REQUIRED ACTION:
Exact copies of all the lines below are wanted, without a single picture.

[Records contained in a dataset]
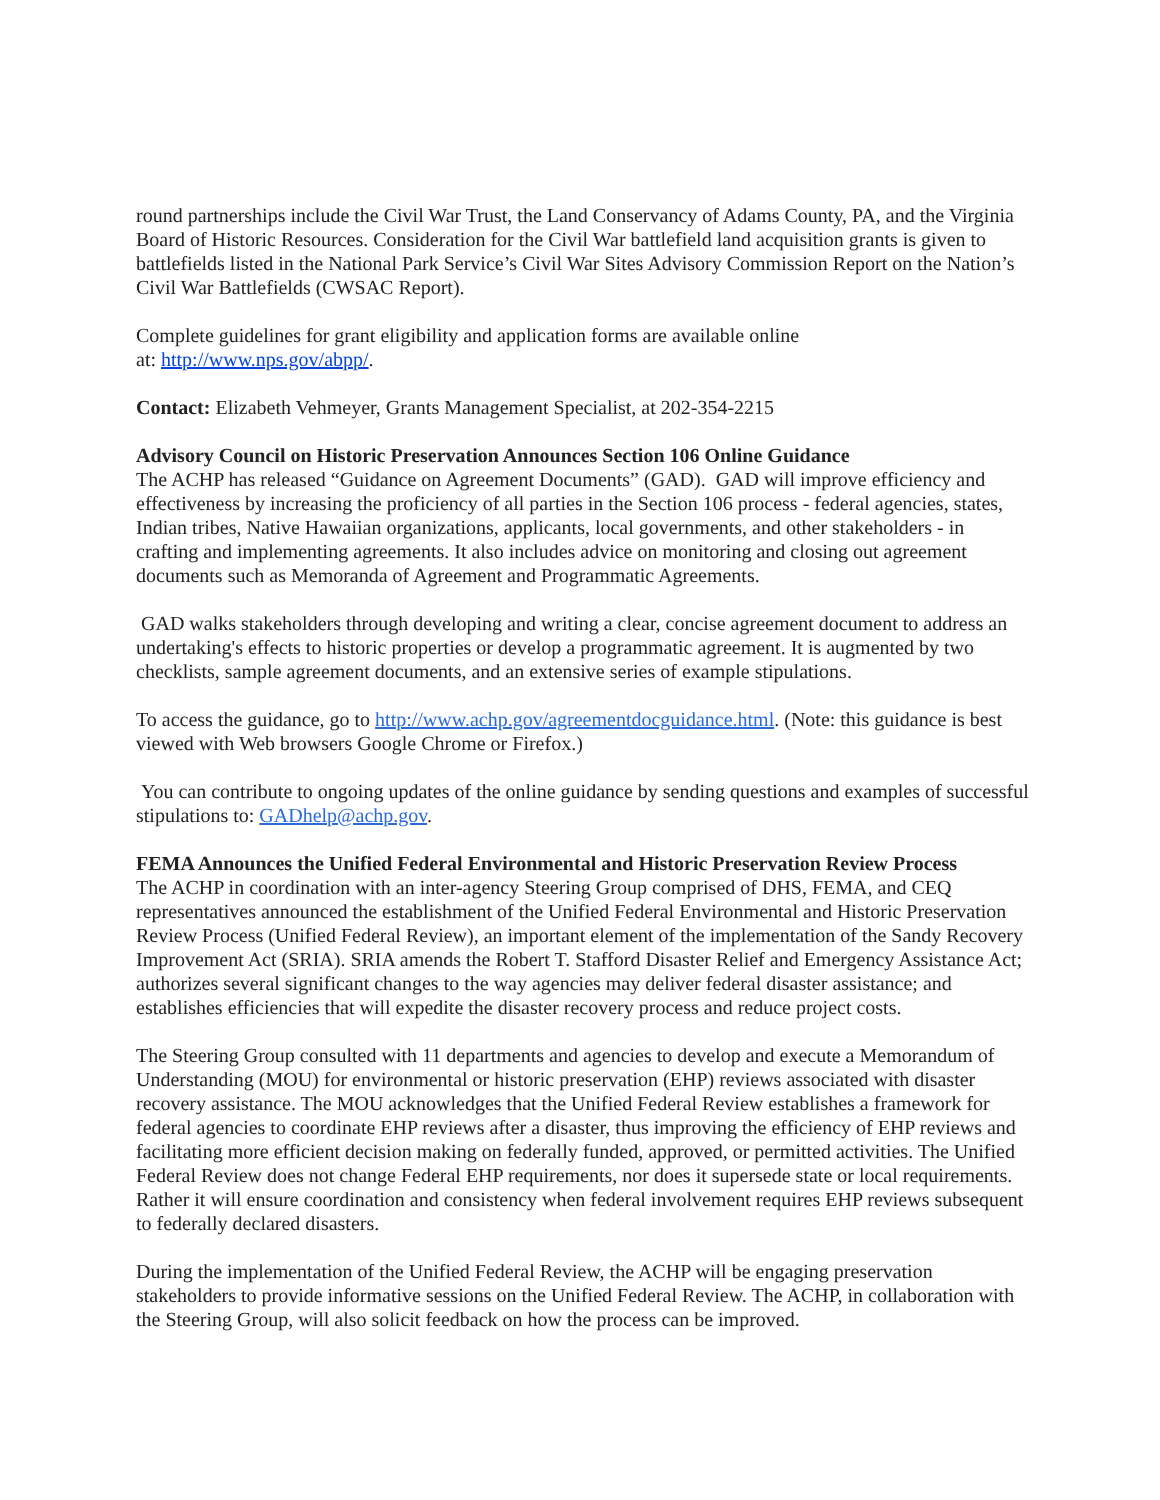round partnerships include the Civil War Trust, the Land Conservancy of Adams County, PA, and the Virginia Board of Historic Resources. Consideration for the Civil War battlefield land acquisition grants is given to battlefields listed in the National Park Service’s Civil War Sites Advisory Commission Report on the Nation’s Civil War Battlefields (CWSAC Report).
Complete guidelines for grant eligibility and application forms are available online
at: http://www.nps.gov/abpp/.
Contact: Elizabeth Vehmeyer, Grants Management Specialist, at 202-354-2215
Advisory Council on Historic Preservation Announces Section 106 Online Guidance
The ACHP has released “Guidance on Agreement Documents” (GAD). GAD will improve efficiency and effectiveness by increasing the proficiency of all parties in the Section 106 process - federal agencies, states, Indian tribes, Native Hawaiian organizations, applicants, local governments, and other stakeholders - in crafting and implementing agreements. It also includes advice on monitoring and closing out agreement documents such as Memoranda of Agreement and Programmatic Agreements.
GAD walks stakeholders through developing and writing a clear, concise agreement document to address an undertaking's effects to historic properties or develop a programmatic agreement. It is augmented by two checklists, sample agreement documents, and an extensive series of example stipulations.
To access the guidance, go to http://www.achp.gov/agreementdocguidance.html. (Note: this guidance is best viewed with Web browsers Google Chrome or Firefox.)
You can contribute to ongoing updates of the online guidance by sending questions and examples of successful stipulations to: GADhelp@achp.gov.
FEMA Announces the Unified Federal Environmental and Historic Preservation Review Process
The ACHP in coordination with an inter-agency Steering Group comprised of DHS, FEMA, and CEQ representatives announced the establishment of the Unified Federal Environmental and Historic Preservation Review Process (Unified Federal Review), an important element of the implementation of the Sandy Recovery Improvement Act (SRIA). SRIA amends the Robert T. Stafford Disaster Relief and Emergency Assistance Act; authorizes several significant changes to the way agencies may deliver federal disaster assistance; and establishes efficiencies that will expedite the disaster recovery process and reduce project costs.
The Steering Group consulted with 11 departments and agencies to develop and execute a Memorandum of Understanding (MOU) for environmental or historic preservation (EHP) reviews associated with disaster recovery assistance. The MOU acknowledges that the Unified Federal Review establishes a framework for federal agencies to coordinate EHP reviews after a disaster, thus improving the efficiency of EHP reviews and facilitating more efficient decision making on federally funded, approved, or permitted activities. The Unified Federal Review does not change Federal EHP requirements, nor does it supersede state or local requirements. Rather it will ensure coordination and consistency when federal involvement requires EHP reviews subsequent to federally declared disasters.
During the implementation of the Unified Federal Review, the ACHP will be engaging preservation stakeholders to provide informative sessions on the Unified Federal Review. The ACHP, in collaboration with the Steering Group, will also solicit feedback on how the process can be improved.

FINISHED TASK:
round partnerships include the Civil War Trust, the Land Conservancy of Adams County, PA, and the Virginia Board of Historic Resources. Consideration for the Civil War battlefield land acquisition grants is given to battlefields listed in the National Park Service’s Civil War Sites Advisory Commission Report on the Nation’s Civil War Battlefields (CWSAC Report).
Complete guidelines for grant eligibility and application forms are available online
at: http://www.nps.gov/abpp/.
Contact: Elizabeth Vehmeyer, Grants Management Specialist, at 202-354-2215
Advisory Council on Historic Preservation Announces Section 106 Online Guidance
The ACHP has released “Guidance on Agreement Documents” (GAD). GAD will improve efficiency and effectiveness by increasing the proficiency of all parties in the Section 106 process - federal agencies, states, Indian tribes, Native Hawaiian organizations, applicants, local governments, and other stakeholders - in crafting and implementing agreements. It also includes advice on monitoring and closing out agreement documents such as Memoranda of Agreement and Programmatic Agreements.
GAD walks stakeholders through developing and writing a clear, concise agreement document to address an undertaking's effects to historic properties or develop a programmatic agreement. It is augmented by two checklists, sample agreement documents, and an extensive series of example stipulations.
To access the guidance, go to http://www.achp.gov/agreementdocguidance.html. (Note: this guidance is best viewed with Web browsers Google Chrome or Firefox.)
You can contribute to ongoing updates of the online guidance by sending questions and examples of successful stipulations to: GADhelp@achp.gov.
FEMA Announces the Unified Federal Environmental and Historic Preservation Review Process
The ACHP in coordination with an inter-agency Steering Group comprised of DHS, FEMA, and CEQ representatives announced the establishment of the Unified Federal Environmental and Historic Preservation Review Process (Unified Federal Review), an important element of the implementation of the Sandy Recovery Improvement Act (SRIA). SRIA amends the Robert T. Stafford Disaster Relief and Emergency Assistance Act; authorizes several significant changes to the way agencies may deliver federal disaster assistance; and establishes efficiencies that will expedite the disaster recovery process and reduce project costs.
The Steering Group consulted with 11 departments and agencies to develop and execute a Memorandum of Understanding (MOU) for environmental or historic preservation (EHP) reviews associated with disaster recovery assistance. The MOU acknowledges that the Unified Federal Review establishes a framework for federal agencies to coordinate EHP reviews after a disaster, thus improving the efficiency of EHP reviews and facilitating more efficient decision making on federally funded, approved, or permitted activities. The Unified Federal Review does not change Federal EHP requirements, nor does it supersede state or local requirements. Rather it will ensure coordination and consistency when federal involvement requires EHP reviews subsequent to federally declared disasters.
During the implementation of the Unified Federal Review, the ACHP will be engaging preservation stakeholders to provide informative sessions on the Unified Federal Review. The ACHP, in collaboration with the Steering Group, will also solicit feedback on how the process can be improved.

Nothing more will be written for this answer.